Parágrafo único. Não se aplicará a pena ao não alistado que requerer sua inscrição eleitoral até o centésimo primeiro dia anterior à eleição subseqüente à data em que completar dezenove anos.
  • Parágrafo acrescido pelo art. 1º da Lei nº 9.041/1995.
  • Lei nº 9.504/1997, art. 91, caput: termo final do prazo para o eleitor requerer inscrição eleitoral ou transferência de domicílio.
Art. 9º Os responsáveis pela inobservância do disposto nos arts. 7º e 8º incorrerão na multa de 1 (um) a 3 (três) salários mínimos vigentes na Zona Eleitoral ou de suspensão disciplinar até 30 (trinta) dias.
  • V. CF/1988, art. 7º, IV: vedação da vinculação do salário mínimo para qualquer fim; Res.-TSE nº 21538/2003, art. 85: indica a base de cálculo para aplicação das multas previstas pelo Código Eleitoral e por leis conexas; art. 80, § 4º: estabelece o percentual mínimo de 3% e o máximo de 10% do valor indicado pelo art. 85 para arbitramento da multa pelo não exercício do voto; Lei nº 10.522/2002, art. 29: extingue a Ufir e adota como seu último valor o do dia 1º de janeiro de 1997, correspondente a R$1,0641.
Art. 10. O Juiz Eleitoral fornecerá aos que não votarem por motivo justificado e aos não alistados nos termos dos artigos 5º e 6º, nº I, documento que os isente das sanções legais.
  • Res.-TSE nº 21920/2004, arts. 1º e 2º: isenta de sanção e possibilita a emissão de certidão de quitação eleitoral com prazo de validade indeterminado para a pessoa com deficiência que torne impossível ou demasiadamente oneroso o cumprimento das obrigações eleitorais, relativas ao alistamento e ao exercício do voto.
Art. 11. O eleitor que não votar e não pagar a multa, se se encontrar fora de sua Zona e necessitar de documento de quitação com a Justiça Eleitoral, poderá efetuar o pagamento perante o Juízo da Zona em que estiver.
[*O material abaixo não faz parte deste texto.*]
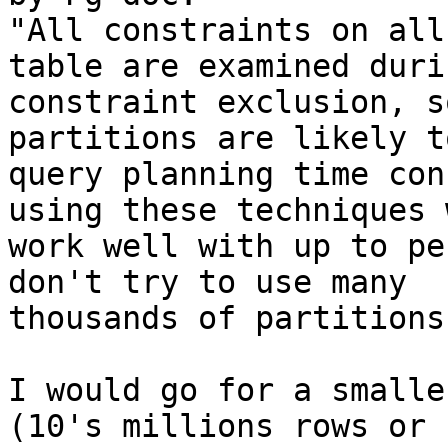
"All constraints on all
table are examined durin
constraint exclusion, s
partitions are likely t
query planning time con
using these techniques w
work well with up to pe
don't try to use many

thousands of partitions.
I would go for a smalle
(10's millions rows or s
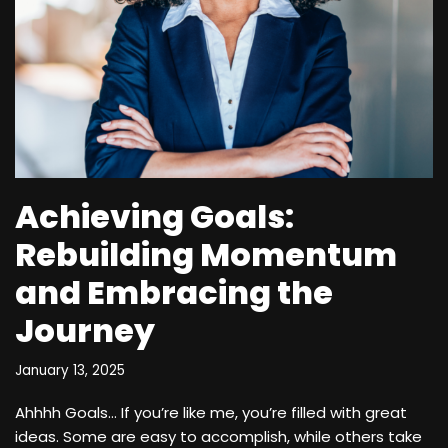
Achieving Goals:
Rebuilding Momentum
and Embracing the
Journey
January 13, 2025
Ahhhh Goals… If you’re like me, you’re filled with great
ideas. Some are easy to accomplish, while others take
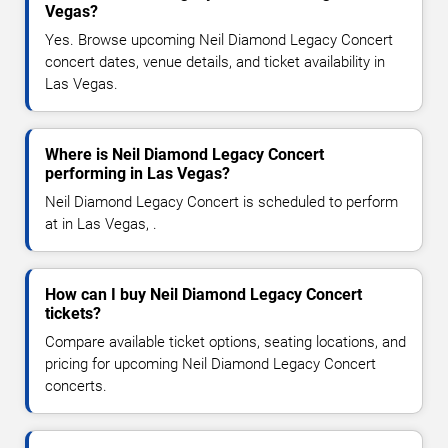
Vegas?
Yes. Browse upcoming Neil Diamond Legacy Concert
concert dates, venue details, and ticket availability in
Las Vegas.
Where is Neil Diamond Legacy Concert
performing in Las Vegas?
Neil Diamond Legacy Concert is scheduled to perform
at in Las Vegas, .
How can I buy Neil Diamond Legacy Concert
tickets?
Compare available ticket options, seating locations, and
pricing for upcoming Neil Diamond Legacy Concert
concerts.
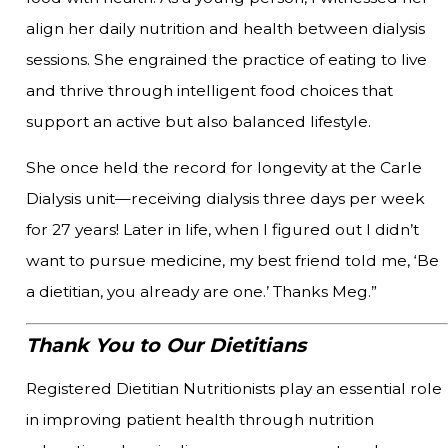
align her daily nutrition and health between dialysis
sessions. She engrained the practice of eating to live
and thrive through intelligent food choices that
support an active but also balanced lifestyle.
She once held the record for longevity at the Carle
Dialysis unit—receiving dialysis three days per week
for 27 years! Later in life, when I figured out I didn’t
want to pursue medicine, my best friend told me, ‘Be
a dietitian, you already are one.’ Thanks Meg.”
Thank You to Our Dietitians
Registered Dietitian Nutritionists play an essential role
in improving patient health through nutrition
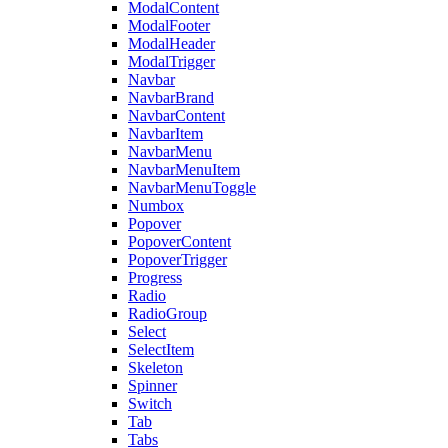
ModalContent
ModalFooter
ModalHeader
ModalTrigger
Navbar
NavbarBrand
NavbarContent
NavbarItem
NavbarMenu
NavbarMenuItem
NavbarMenuToggle
Numbox
Popover
PopoverContent
PopoverTrigger
Progress
Radio
RadioGroup
Select
SelectItem
Skeleton
Spinner
Switch
Tab
Tabs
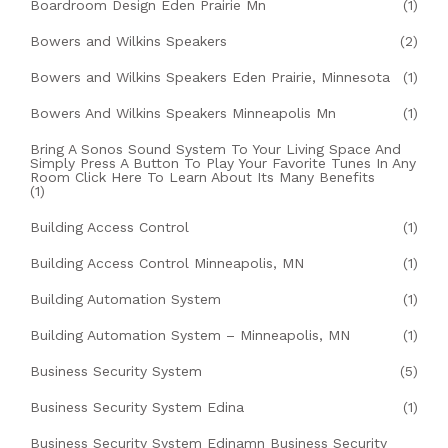
Boardroom Design Eden Prairie Mn
(1)
Bowers and Wilkins Speakers
(2)
Bowers and Wilkins Speakers Eden Prairie, Minnesota
(1)
Bowers And Wilkins Speakers Minneapolis Mn
(1)
Bring A Sonos Sound System To Your Living Space And
Simply Press A Button To Play Your Favorite Tunes In Any
Room Click Here To Learn About Its Many Benefits
(1)
Building Access Control
(1)
Building Access Control Minneapolis, MN
(1)
Building Automation System
(1)
Building Automation System – Minneapolis, MN
(1)
Business Security System
(5)
Business Security System Edina
(1)
Business Security System Edinamn Business Security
  • Res.-TSE nº 21823/2004: admissibilidade, por aplicação analógica deste artigo, do "pagamento, perante qualquer juízo eleitoral, dos débitos decorrentes de sanções pecuniárias de natureza administrativa impostas com base no Código Eleitoral e na Lei nº 9.504/1997, ao qual deve preceder consulta ao juízo de origem sobre o quantum a ser exigido do devedor".
§ 1º A multa será cobrada no máximo previsto, salvo se o eleitor quiser aguardar que o Juiz da Zona em que se encontrar solicite informações sobre o arbitramento ao Juízo da inscrição.
  • V. art. 367, I, deste código e arts. 82 e 85 da Res.-TSE nº 21538/2003.
§ 2º Em qualquer das hipóteses, efetuado o pagamento através de selos federais inutilizados no próprio requerimento, o Juiz que recolheu a multa comunicará o fato ao da Zona de inscrição e fornecerá ao requerente comprovante do pagamento.
  • Lei nº 5.143/1966, art. 15: revoga a lei relativa ao imposto do selo; IN-STN nº 2/2009: dispõe sobre a GRU, e dá outras providências; Res.-TSE nº 21975/2004, art. 4º: utilização obrigatória da GRU para recolhimento das multas eleitorais, penalidades pecuniárias e doações de pessoas físicas ou jurídicas; Port.-TSE nº 288/2005: normas visando à arrecadação, ao recolhimento e à cobrança das multas previstas no Código Eleitoral e em leis conexas, e à utilização da GRU.
  • Res.-TSE nº 21538/2003, art. 82, §§ 2º e 4º: fornecimento de certidão de quitação eleitoral por juízo diverso do de inscrição do eleitor; Res.-TSE nº 21667/2004: "Dispõe sobre a utilização do serviço de emissão de certidão de quitação eleitoral por meio da Internet e dá outras providências".